>> Begin SELECTED EXCERPT

Hrm, maybe it would help if we talked about that title:

want·ing/ˈwän(t)iNG/: adjective – lacking in a certain required or necessary quality.

mare1/mer/: noun – the female of a horse or other equine animal.

I believe that the movie, The Wanting Mare is a technicolor poem, mainly meant to effuse feeling and meaning from its pores. This isn’t a film like Top Gun 2, with narrative, and structural scaffolding to provide a way forward. It is much more abstract than all of that. And even the narrative I walked you through up above, I had to work really hard to assemble through two distinctly different viewings.

So, back to the title, The Wanting Mare. I think there are a couple things going on here. First, there happens to be a horse that takes up a central portion of the movie. It could be referring to that horse. Maybe? It could be saying, there is this female horse that is desperate for something. Desperate for crossing over. Ascending. I mean? It COULD be about that, I suppose. But it’s more likely that the horse itself is something of a metaphor for the women in this movie. I mean, why is the horse a mare? It’s specifically a female horse for a reason. Horses are spiritual animals, strong, graceful, and ascendant. Which, is what we can say about this line of women who are tapping into something deeper, something more primarily visceral by dreaming this painful and horrible dream that repeats night after night.

Explaining the Wanting Mare Will Break Your Mind

And what is that dream about? Seems that it is really important, even though we really aren’t given much to go on. About all we know about it is what the women tell us directly:

Moira – “Do you wonder what was before?”

Lawrence – “Before when?”

Moira – “Before here.”

Lawrence – “Not really.”

Moira – “There was magic. I have a dream every night, it was a picture of the world as it was. But it’s terrible., and it burns and fills me every night. And I can’t sleep.”

Then thirty-five some years later – Moira and Lawrence reunite and talk again about the dream.

Lawrence – “You said it burned, the dream.”

Moira – “It does. In that time, before, there’s a possibility for it to not be like this.”

About this last line – it is really unclear what she said. THIS SICKNESS, might have been just as easily just this, or just sickness. The Chattanooga Film Festival didn’t provide closed captioning for the film, so while I listened to this line no less than 15 times, I’m still uncertain as to what she was saying. But maybe there is beauty in this ambiguity. This? Sickness? This Sickness? Hell, thickness? hahaha. I’m one of those people that believe that films should be studied, not popcorned. And I definitely did my best here. But I’m not 100% certain.

>> End SELECTED EXCERPT
>> Begin RECORDS

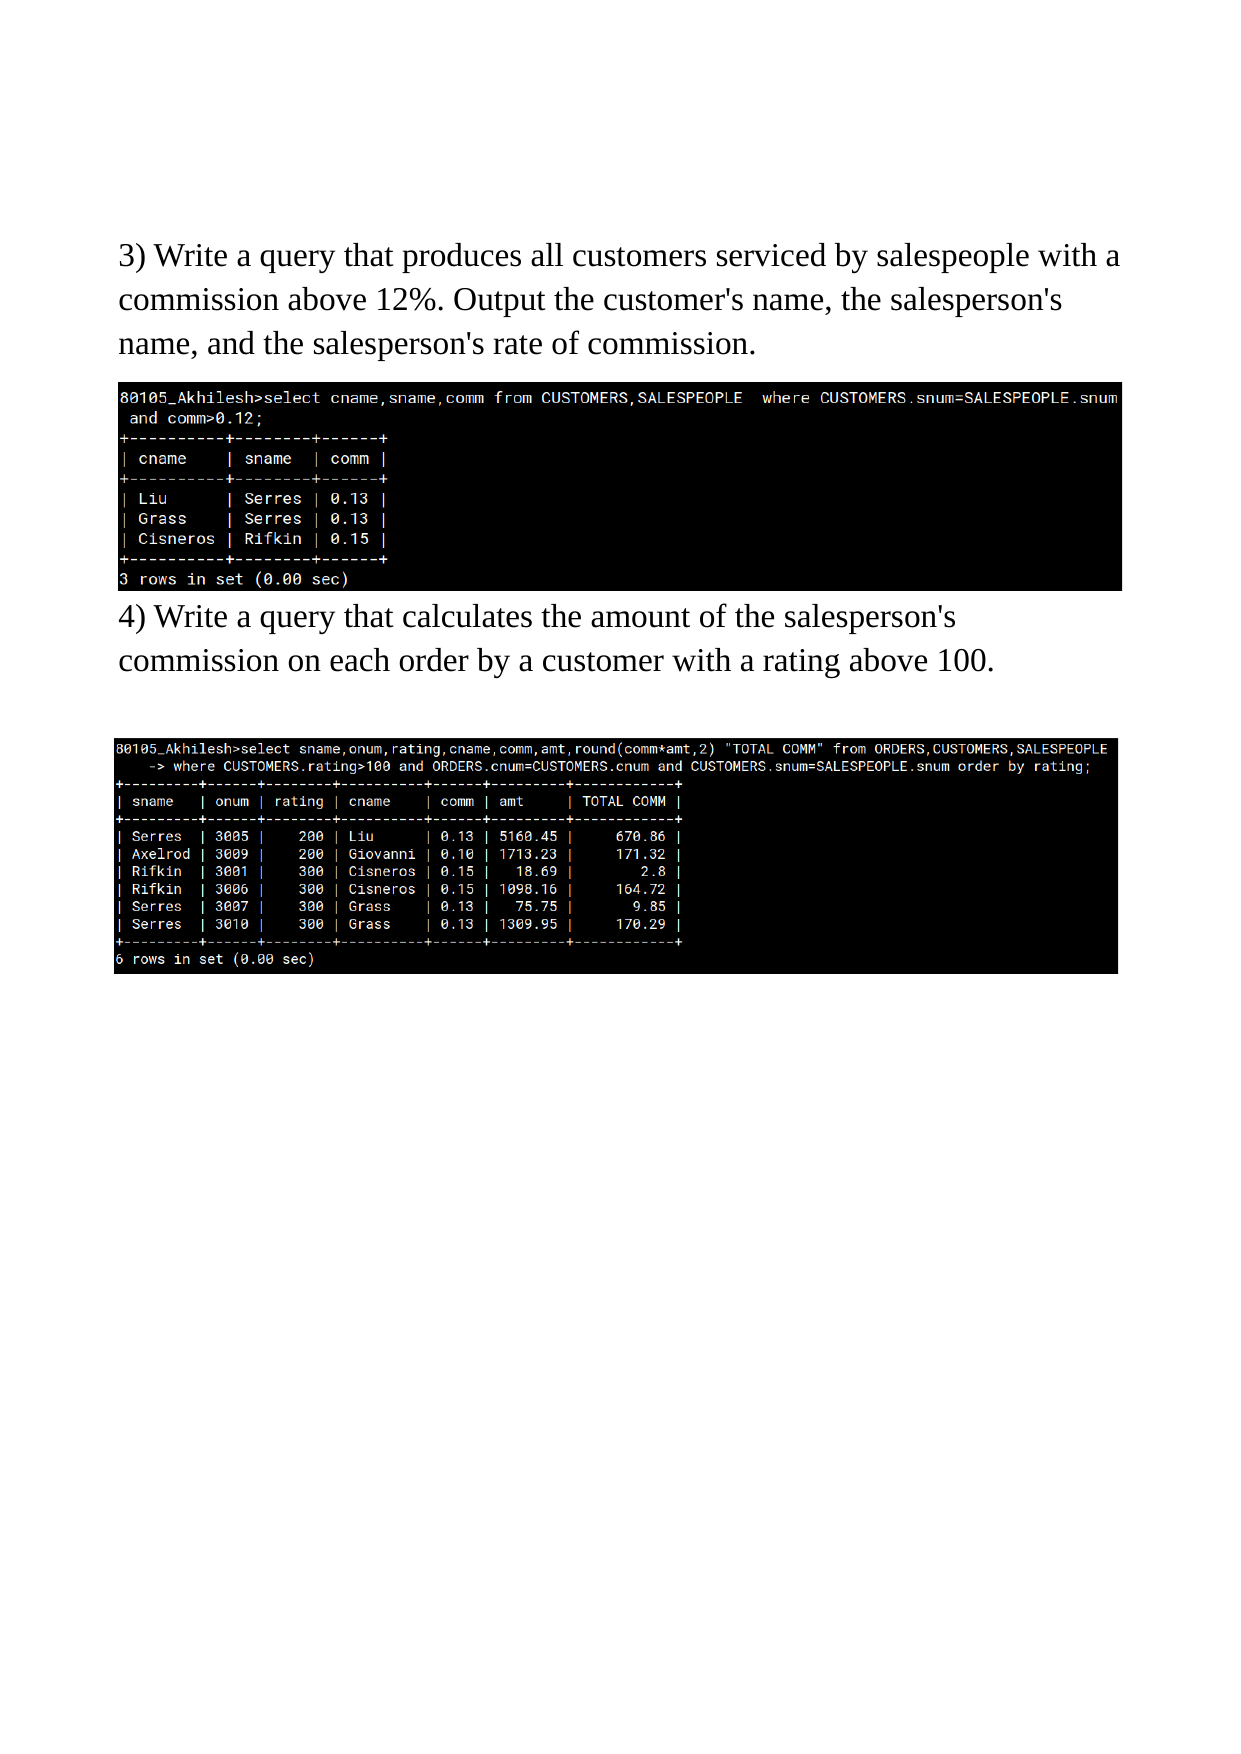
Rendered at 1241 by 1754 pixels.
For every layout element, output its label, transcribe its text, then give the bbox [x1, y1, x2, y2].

picture [114, 738, 1119, 974]
picture [118, 382, 1123, 591]
text 3) Write a query that produces all customers serviced by salespeople with a commission above 12%. Output the customer's name, the salesperson's name, and the salesperson's rate of commission. [118, 235, 1122, 362]
text 4) Write a query that calculates the amount of the salesperson's commission on each order by a customer with a rating above 100. [118, 591, 1122, 678]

>> End RECORDS

List every quality that the piece on The Wanting Mare assigns to horses.

- [COMPLETE OUTPUT] spiritual, strong, graceful, ascendant